"""

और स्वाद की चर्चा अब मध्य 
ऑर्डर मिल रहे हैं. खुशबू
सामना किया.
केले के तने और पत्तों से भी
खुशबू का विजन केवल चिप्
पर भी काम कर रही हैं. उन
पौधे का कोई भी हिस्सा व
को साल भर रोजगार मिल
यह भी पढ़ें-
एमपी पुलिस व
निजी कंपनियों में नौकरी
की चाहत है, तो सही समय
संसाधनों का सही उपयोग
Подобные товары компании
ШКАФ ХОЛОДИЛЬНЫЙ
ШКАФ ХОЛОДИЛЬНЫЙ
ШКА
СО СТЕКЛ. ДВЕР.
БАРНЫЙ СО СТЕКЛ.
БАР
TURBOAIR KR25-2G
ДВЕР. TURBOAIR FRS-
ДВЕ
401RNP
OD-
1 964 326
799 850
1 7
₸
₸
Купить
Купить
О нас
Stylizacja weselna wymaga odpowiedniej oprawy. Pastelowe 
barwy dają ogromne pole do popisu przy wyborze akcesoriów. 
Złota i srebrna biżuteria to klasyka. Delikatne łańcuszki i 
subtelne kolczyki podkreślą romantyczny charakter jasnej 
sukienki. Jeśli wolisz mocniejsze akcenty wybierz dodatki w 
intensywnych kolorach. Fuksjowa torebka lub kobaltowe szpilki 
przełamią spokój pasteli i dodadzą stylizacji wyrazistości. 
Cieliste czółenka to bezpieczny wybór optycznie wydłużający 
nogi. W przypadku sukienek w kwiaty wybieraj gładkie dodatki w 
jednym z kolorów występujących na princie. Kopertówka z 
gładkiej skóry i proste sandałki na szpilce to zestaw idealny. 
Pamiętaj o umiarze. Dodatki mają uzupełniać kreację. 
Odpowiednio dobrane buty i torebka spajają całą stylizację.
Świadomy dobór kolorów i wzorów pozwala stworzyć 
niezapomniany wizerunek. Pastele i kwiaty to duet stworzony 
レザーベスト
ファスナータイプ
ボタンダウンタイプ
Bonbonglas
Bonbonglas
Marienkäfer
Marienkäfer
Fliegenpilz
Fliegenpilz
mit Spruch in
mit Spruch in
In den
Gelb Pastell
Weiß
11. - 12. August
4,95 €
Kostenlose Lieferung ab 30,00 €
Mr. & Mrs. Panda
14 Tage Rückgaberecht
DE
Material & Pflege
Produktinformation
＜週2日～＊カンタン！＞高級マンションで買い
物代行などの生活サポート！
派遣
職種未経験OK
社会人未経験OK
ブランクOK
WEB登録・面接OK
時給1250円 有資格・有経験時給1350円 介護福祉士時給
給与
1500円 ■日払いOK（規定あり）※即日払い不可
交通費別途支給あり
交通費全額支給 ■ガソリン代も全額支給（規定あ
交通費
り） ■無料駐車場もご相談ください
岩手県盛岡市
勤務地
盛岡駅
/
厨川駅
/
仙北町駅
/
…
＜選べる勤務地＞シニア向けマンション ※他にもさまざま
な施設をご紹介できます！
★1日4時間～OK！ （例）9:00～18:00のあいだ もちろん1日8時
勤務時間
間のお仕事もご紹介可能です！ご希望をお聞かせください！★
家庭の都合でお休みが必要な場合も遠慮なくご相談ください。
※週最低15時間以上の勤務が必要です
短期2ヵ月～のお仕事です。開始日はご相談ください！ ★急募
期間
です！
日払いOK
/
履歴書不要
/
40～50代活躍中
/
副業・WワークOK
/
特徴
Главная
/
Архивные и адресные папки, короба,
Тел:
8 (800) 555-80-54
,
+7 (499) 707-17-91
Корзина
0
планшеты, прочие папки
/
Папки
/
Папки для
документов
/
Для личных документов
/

"""

:: EXERCISE ::
All lines from the opening of the material through the line that contains "gładkiej skóry i" are to be printed exactly, with no others.

:: TASK RESPONSE ::
और स्वाद की चर्चा अब मध्य 
ऑर्डर मिल रहे हैं. खुशबू
सामना किया.
केले के तने और पत्तों से भी
खुशबू का विजन केवल चिप्
पर भी काम कर रही हैं. उन
पौधे का कोई भी हिस्सा व
को साल भर रोजगार मिल
यह भी पढ़ें-
एमपी पुलिस व
निजी कंपनियों में नौकरी
की चाहत है, तो सही समय
संसाधनों का सही उपयोग
Подобные товары компании
ШКАФ ХОЛОДИЛЬНЫЙ
ШКАФ ХОЛОДИЛЬНЫЙ
ШКА
СО СТЕКЛ. ДВЕР.
БАРНЫЙ СО СТЕКЛ.
БАР
TURBOAIR KR25-2G
ДВЕР. TURBOAIR FRS-
ДВЕ
401RNP
OD-
1 964 326
799 850
1 7
₸
₸
Купить
Купить
О нас
Stylizacja weselna wymaga odpowiedniej oprawy. Pastelowe 
barwy dają ogromne pole do popisu przy wyborze akcesoriów. 
Złota i srebrna biżuteria to klasyka. Delikatne łańcuszki i 
subtelne kolczyki podkreślą romantyczny charakter jasnej 
sukienki. Jeśli wolisz mocniejsze akcenty wybierz dodatki w 
intensywnych kolorach. Fuksjowa torebka lub kobaltowe szpilki 
przełamią spokój pasteli i dodadzą stylizacji wyrazistości. 
Cieliste czółenka to bezpieczny wybór optycznie wydłużający 
nogi. W przypadku sukienek w kwiaty wybieraj gładkie dodatki w 
jednym z kolorów występujących na princie. Kopertówka z 
gładkiej skóry i proste sandałki na szpilce to zestaw idealny. 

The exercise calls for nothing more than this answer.